* Text provided *
Well, "long long" technically isn't a part of C++. Compilers/runtimes in general can deal with it, but 64-bit long long on 32 bit systems generally means software manipulation, which is significantly slower. But the real problem here is that you're saying "adding 1 more bit to make sure you don't overflow/underflow is silly, you should add 32 bits." It is silly to add one bit, but just extending that to 32 bits is almost as silly -- it's a variation of throwing hardware at the problem, when the problem only exists because you're not using the correct method in the first place.

It technically isn't, but it's the next best thing. It's in c++0x, it has been for years, it's absolutely going to be in the final standard, it's part of C99, every serious compiler on the planet supports it. Unless you know you're going to be using a compiler from 2001 you can really rely on its existence now.

Adding one more bit to make sure you don't overflow/underflow isn't silly. Adding one more bit to make sure you don't overflow, while adding a similarly large (or, IMHO, even larger) chance of underflow, is silly. I'm not saying "signed solves all your problems" or even "signed doesn't create problems", I'm saying "signed solves far more problems than it creates".

more falafel please posted:

What he's saying is that using the correct approach means that your chance of not writing it correctly is decreased. Use signed ints for ints that will always be in a particular range that can be negative, use unsigneds for ints that will always be in a particular nonnegative range

And I am saying that is the incorrect approach. Unsigned is dangerous and errorprone if you're doing any sort of math to it, and very few people sit down and think "okay, I'm doing math . . . am I doing math to an unsigned variable? Am I absolutely sure this math is safe, when my instincts tell me it is? Oh no, it's not, it might become negative one!"

My point, in summary:

It's rare that a value is too large for signed someinttype but small enough for unsigned someinttype. It's relatively common that math involves comparisons or subtraction that can cause unsigned to accidentally underflow or behave unexpectedly. It's extremely rare that the range of "unsigned" is required and that just making the type longer isn't an acceptable solution. Mixing signed and unsigned can lead to weird results (assert((unsigned int)0xa0000000 > (int)0xb0000000)) fails on my system, for example) and that, in lieu of a magic bullet that can make all these problems go away, using "signed" and only resorting to unsigned when it is absolutely necessary will save you from more grief than any other option.

Basically what I'm saying here is along similar lines to "you probably shouldn't be using reinterpret_cast as a common feature in your code."

Zombywuf
Mar 29, 2008

ZorbaTHut posted:

(assert((unsigned int)0xa0000000 > (int)0xb0000000)) fails on my system, for example)

* Source material *
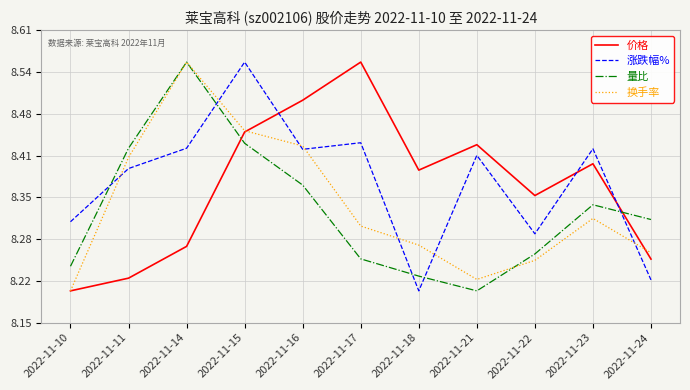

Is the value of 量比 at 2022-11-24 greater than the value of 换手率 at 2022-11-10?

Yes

* Assigned task 1 *
List every username that appears in the forum thread on signed and unsigned integers.
* Assigned task 2 *
Retype the stretch of the forum thread from "It technically isn't, but" through "its existence now.".
* Assigned task 3 *
Answer these questions about the forum thread on signed and unsigned integers:
(a) What does the thread say 64-bit long long on 32-bit systems generally means?
(b) What date appears beneath the name Zombywuf?
(c) What common practice does the poster say their point is along similar lines to discouraging?
Work only from the forum thread, not from the material.

* Problem solution 1 *
more falafel please
Zombywuf
ZorbaTHut

* Problem solution 2 *
It technically isn't, but it's the next best thing. It's in c++0x, it has been for years, it's absolutely going to be in the final standard, it's part of C99, every serious compiler on the planet supports it. Unless you know you're going to be using a compiler from 2001 you can really rely on its existence now.

* Problem solution 3 *
(a) Software manipulation, which is significantly slower.
(b) Mar 29, 2008
(c) Using reinterpret_cast as a common feature in your code.